Pertanyaan kedua adalah kenapa orang kampung naga ini tidak mengikuti nu ataupun muhamadiyah. Dan juga kenapa mereka sangat ramah dan tidak anti terhadap perbadaan. Pertanyaan itu saya lontarkan kepada Mang Eno dan saya mendapat jawaban yang menyentuh hati saya. Mang Eno menjawab “Agama,Ras,Suku perbedaan, dan perbedaan itu hanyalah warna dari dunia. Semakin banyak perbedaan semakin indah pula dunia ini”.

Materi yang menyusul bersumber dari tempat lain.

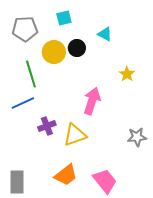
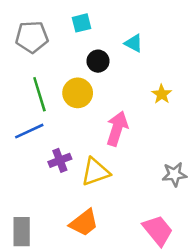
yellow circle: (54, 52) -> (78, 93), moved
pink trapezoid: (105, 181) -> (158, 230), moved

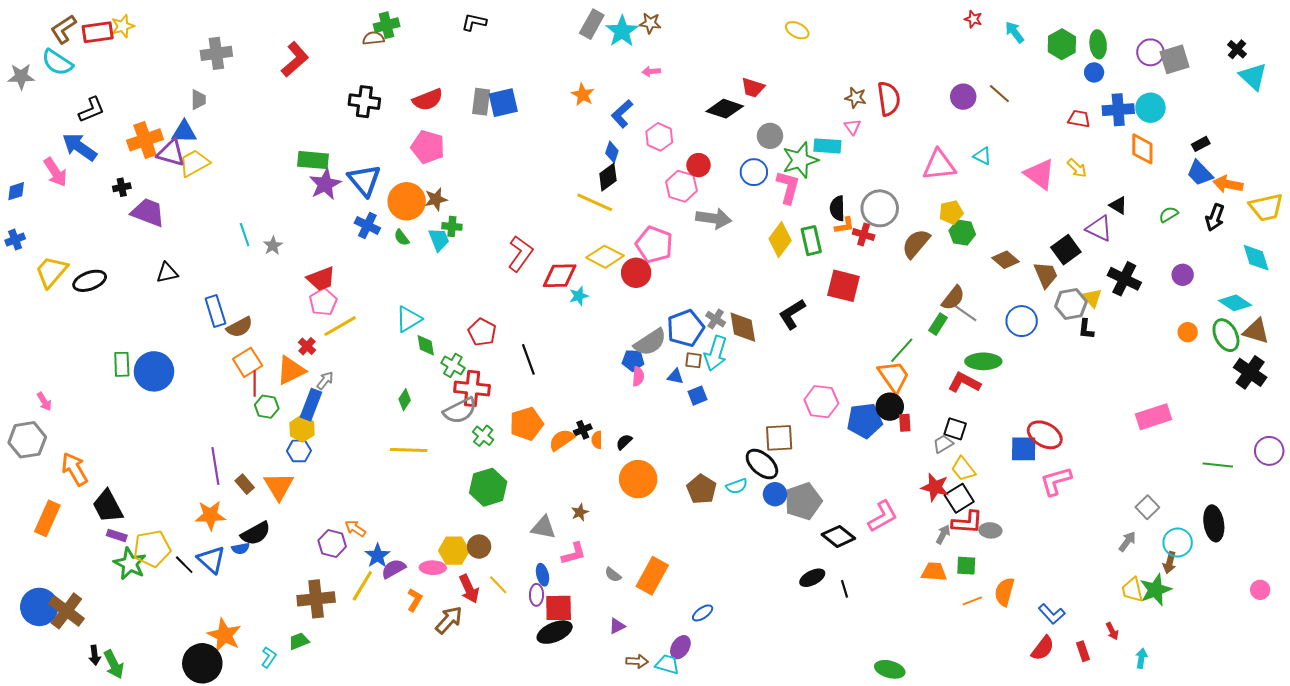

Mereka tidak merasa mereka yang paling benar. Mereka hanya mengikuti alquran sebagai pedoman mereka. Mereka juga memiliki prinsip, kalau mereka disakiti mereka tidak marah, mereka mendoakan orang yang menyakiti mereka. Ini tidak asing di kuping saya, seperti ajaran yesus “bila pipi kirimu ditampar, beri pipi kananmu”. Saya merasa perbedaan tidak adalagi pada saat itu. Tampaknya mereka sama dengan saya.
Ada filosofi yang saya ambil dari kampung naga. “Lebih takut hidup daripada takut mati”. Aneh kenapa mereka memiliki filosofi tersebut. Saya menanyakan kepada mang Eno dan jawabannya mengejutkan saya. “karena kalau hidup, kita bisa berdosa, kita bisa menyakiti orang orang, tapi kalau mati, tidak bisa.” Sesimple itu jawabanya tapi itu sangat berarti bagi saya.

Pertanyaannya selanjutnya, kenapa mereka tidak mau listrik masuk ke kampung ini. Bukankah listrik sumber hidup masyarakat jaman sekarang? Jawabannya adalah mereka tidak mau mental anak mereka rusak karena ajaran tv yang isinya tidak bermutu. Tv juga menimbulkan jenjang sosial diantara mereka. Kalau si a punya tv, si b juga mau. Bagaimana dengan si c yang tidak mampu membeli tv?

Tapi bukan berarti mereka tidak nonton tv sama sekali. Diatas, di kantor penerimaan tamu atau pengelola kampung naga,disana ada tv dan listrik. Mereka hanya tertarik dengan berita, mereka hanya mau mendidik diri mereka untuk pintar. Sesuai dengan prinsip tadi, ambil yang baik, buang yang buruknya. Dan juga mereka takut listrik menyebabkan korslet dan memicu terjadinya kebakaran.mengingat rumah mereka yang terbuat dari bahan yang mudah terbakar.

Saya juga mendapati bahwa mang Eno bukan hanya tinggal di kampung naga. Namun dia juga pernah merantau ke bogor,bali dan tempat lainnya, saya di ceritakan bagaimana susahnya dia tinggal di ibu kota. Namun ada hal menarik dicerita tersebut.

Bukan hanya saya yang belajar KAB namun Mang Eno juga belajar KAB. Selama mang Eno menjadi pedagang. Dia kerap kali bertemu dengan preman yang sering meminta uang jatah reman ke setiap pedagang yang ada disana. Mang Eno hanya berbekalkan ramah tamah. Hingga ada kesimpulan, kalau ada orang jahat sama kita, kita baikin saja, sampai nanti dia akan segan dengan kita. Mang Eno pun mampu membaur dengan lingkungannya. Namun pikiran akan keuangan membuatnya jenuh. Diapun memutuskan untuk kembali ke kampung Naga.

Dan itu adalah Emas dari Kampung Naga. Sedikit namun banyak yang bisa saya beri ke kalian para pembaca. Dan yang saya simpulkan dari observasi budaya adalah,”Jangan Cari Pengetahuan, Cari Ilmu dari Budaya tersebut” karena pengetahuan bisa kita cari di internet tapi ilmu hanya dapat dari komunikasi.